Although many parents and parents-to-be are familiar with the concept of postpartum depression, postpartum anxiety is less commonly discussed. Nevertheless, postpartum anxiety is just as real and important to address as the parallel experience of depression.
Postpartum challenges are common and have similar causes:
● Significant hormonal change
● Major life transition
● New roles and responsibilities
Whereas depression leads to collapsed feelings, the problem of postpartum anxiety is the opposite: hyperactivation and hyperarousal. There can be a feeling that we can never turn “off.” Our minds race with possible problems and solutions and fear and worry become dominant. This can lead to a feeling of relentlessness in trying to create safety and relief from the anxiety.

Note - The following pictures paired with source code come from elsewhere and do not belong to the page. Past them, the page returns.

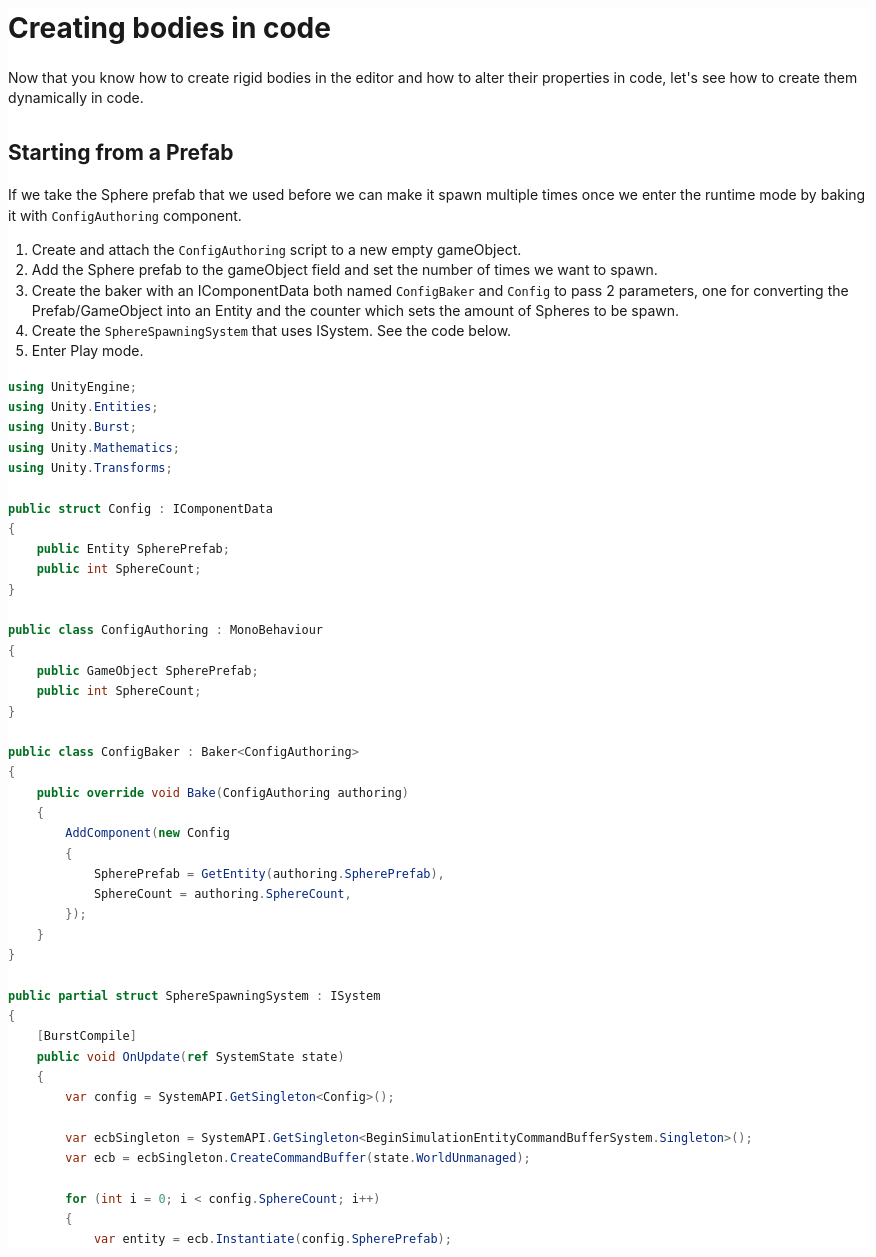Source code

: # Creating bodies in code

Now that you know how to create rigid bodies in the editor and how to alter their properties in code, let's see how to create them dynamically in code.

## Starting from a Prefab

If we take the Sphere prefab that we used before we can make it spawn multiple times once we enter the runtime mode by baking it with `ConfigAuthoring` component.

1. Create and attach the `ConfigAuthoring` script to a new empty gameObject.
2. Add the Sphere prefab to the gameObject field and set the number of times we want to spawn.
3. Create the baker with an IComponentData both named `ConfigBaker` and `Config` to pass 2 parameters, one for converting the Prefab/GameObject into an Entity and the counter which sets the amount of Spheres to be spawn.
4. Create the `SphereSpawningSystem` that uses ISystem. See the code below.
5. Enter Play mode.

```csharp
using UnityEngine;
using Unity.Entities;
using Unity.Burst;
using Unity.Mathematics;
using Unity.Transforms;

public struct Config : IComponentData
{
    public Entity SpherePrefab;
    public int SphereCount;
}

public class ConfigAuthoring : MonoBehaviour
{
    public GameObject SpherePrefab;
    public int SphereCount;
}

public class ConfigBaker : Baker<ConfigAuthoring>
{
    public override void Bake(ConfigAuthoring authoring)
    {
        AddComponent(new Config
        {
            SpherePrefab = GetEntity(authoring.SpherePrefab),
            SphereCount = authoring.SphereCount,
        });
    }
}

public partial struct SphereSpawningSystem : ISystem
{
    [BurstCompile]
    public void OnUpdate(ref SystemState state)
    {
        var config = SystemAPI.GetSingleton<Config>();

        var ecbSingleton = SystemAPI.GetSingleton<BeginSimulationEntityCommandBufferSystem.Singleton>();
        var ecb = ecbSingleton.CreateCommandBuffer(state.WorldUnmanaged);

        for (int i = 0; i < config.SphereCount; i++)
        {
            var entity = ecb.Instantiate(config.SpherePrefab);
```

Of course, many new parents will feel increased worry and low levels of anxiety. This is only natural considering the brand new life challenge in front of you, filled with new tasks, new responsibilities, and new challenges. Noticing the difference between these “ordinary” worries and postpartum anxiety isn’t always easy. Look out for difficulty sleeping due to worrying thoughts, as well as a high level of preoccupation. Also, look out for general signs of being overwhelmed. If little tasks which were once simple now feel completely overwhelming, it is probably a sign that some help would be useful.Anxiety is highly treatable, and postpartum anxiety is no exception. Some mothers are concerned about taking pharmaceuticals during pregnancy and breastfeeding, so it’s worth investigating if talk therapy with a registered clinical counsellor would be a worthwhile first step. By unpacking the sources of worry and fear, while also teaching tools and techniques for managing anxiety, talk therapy can help new parents get out from under the powerful feelings of postpartum anxiety.
Crippling anxiety is not a diagnostic or medical term, yet that doesn’t mean that it doesn’t have real meaning. When people talk about crippling anxiety, it is a way of describing the level of severity they are experiencing. The diversity of experience with respect to the severity of anxiety is enormous: what one person feels when they say they are “a bit anxious today” can be miles away from another person’s experience of crippling anxiety, and for that reason it can be a very useful term to help understand your own experience.
When we say that something is crippling, we are usually referring to it being “disabling”—the anxiousness has reached a level of severity in which our ability to manage the basic tasks of life has changed. For some people, crippling anxiety means that the symptoms of their anxiety have become completely overwhelming and preoccupying:
● Constant anxious thoughts
● Profound feelings of worry and fear
● A persistent sense of dread, often felt deep in the body
● Difficulty sleeping or staying asleep
● Nightmares, or powerful emotional flashbacks
● Hypersensitivity, jumpiness, or easily startled
● Overwhelmed by everyday chores or responsibilities
When anxiety becomes crippling, it can create its own new source of anxiety. By becoming a barrier to our ability to complete our job, secure financial earnings, or participate in social or romantic relationships/partnerships, life can feel increasingly precarious and threatening. Of course, this only serves to enhance anxious feelings. When experiencing this vicious cycle, it is important to seek professional help.